PSYCHOLOGICAL PROFILE OF WOMEN AFTER CHILDBIRTH
Tara Henigman, B.Sc. Psychology, Gestalt Int. Spec.
The lecturer elaborated on the previously mentioned topic – the mental health of women after childbirth.

Once order is disrupted, a new chaos initially emerges because we don’t know how we will cope with the new situation. This is the transition to establishing a new system and restoring order. When problems arise, pathology must always be sought within the entire family, not just in the woman. Sometimes a rift between partners occurs simply because he is not pregnant, doesn’t have sleep problems, isn’t as enthusiastic about the pregnancy, and so on. The mother’s condition is not always a reflection of her pathology, but rather reflects the dysfunctionality of the entire family dynamic. Especially if the woman has too many obligations: caring for the child, caring for the living space. And because she works 24/7 doing only this and doesn’t go to work, she feels inferior. In Slovenia, 1800-3600 women annually experience postpartum depression.
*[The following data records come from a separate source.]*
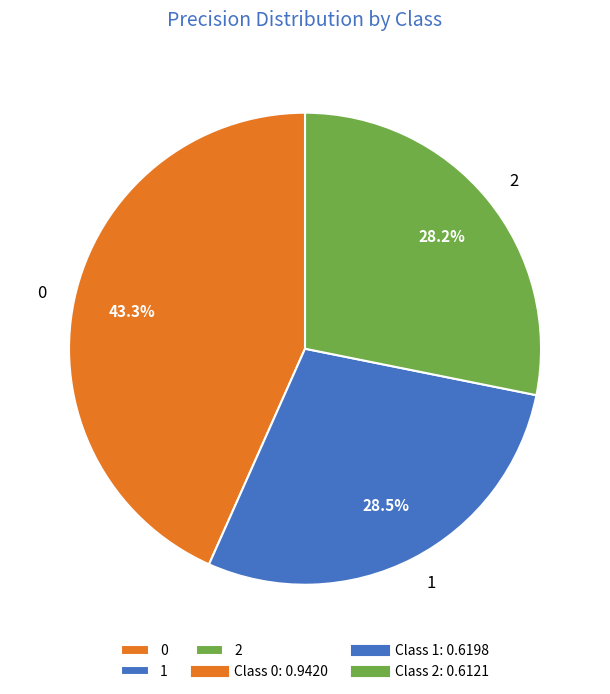

Do 1 and 2 together represent more than half of the pie?

Yes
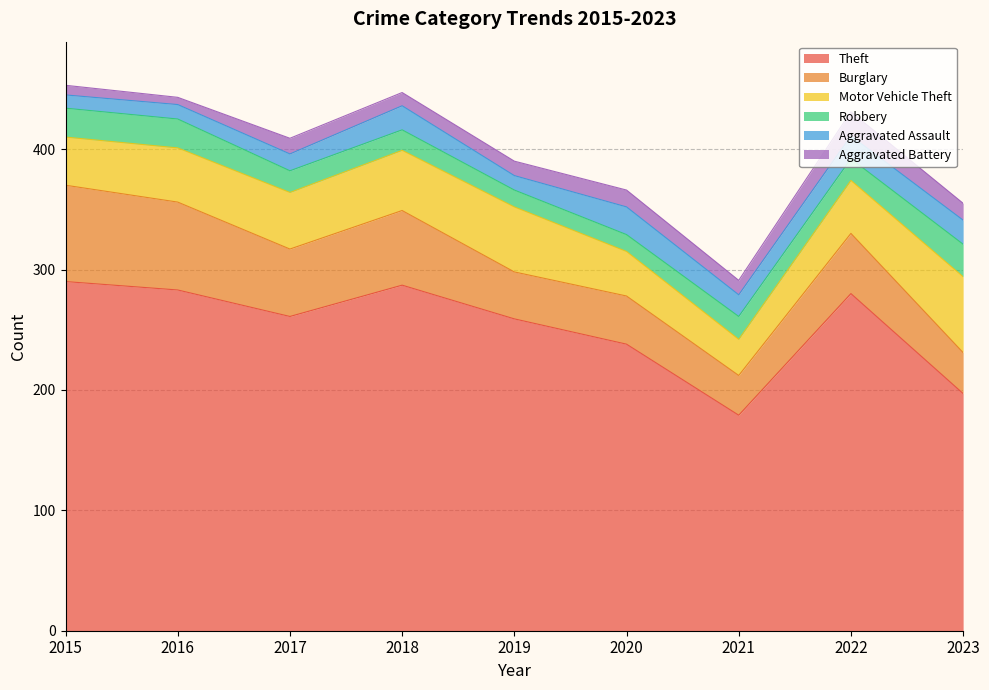

What is the average value of the Theft series?

253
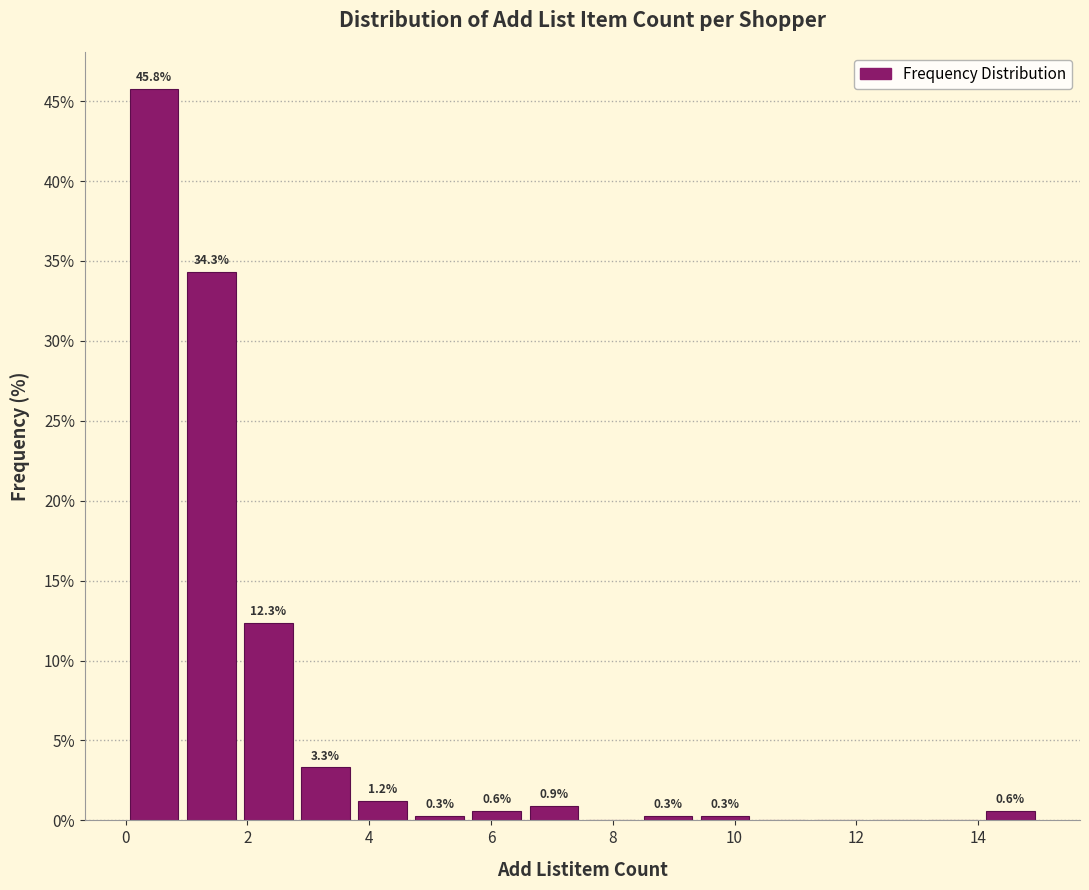

Which range on the x-axis has the tallest bar?

0.0 to 1.0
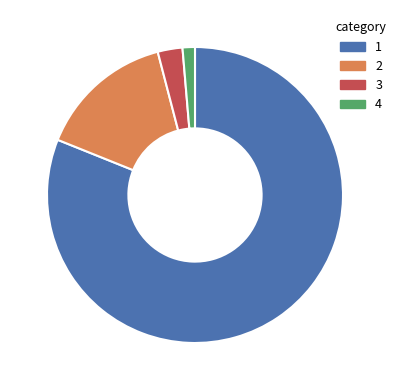

Is there a majority slice in this chart?

Yes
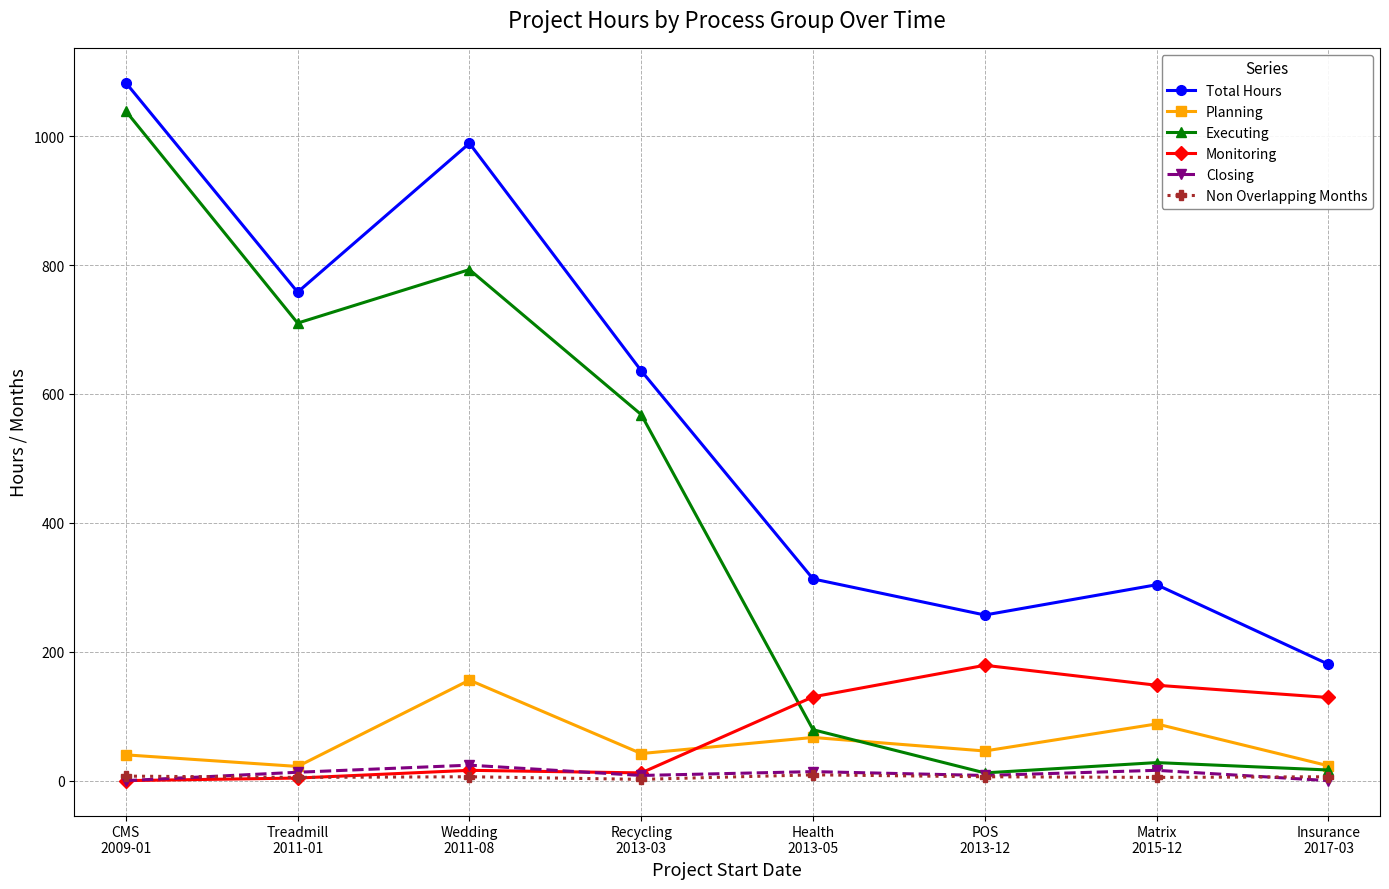

True or false: Planning has more than 0 interior local peaks.

True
Roles within the family or between partners must be well distributed so that they can remind each other without resentment: “Hey, you didn’t take out the trash. – Oh, thanks for reminding me.”


An important observation came from the audience. Mothers feel lonely. They no longer socialize unless pre-arranged or through Facebook. This is also why breastfeeding consultant workshops are being canceled due to low attendance.
I will conclude by saying that I expected greater attendance at the forum, not only from nursing students but also from community nurses from gynecological dispensaries, home care nurses, heads of health centers, gynecological clinics, and others responsible for organizing healthcare activities, and ultimately, the role of midwives in practice. Nevertheless, the students once again excelled with their choice of topic and the organization of the forum itself. All praise to them.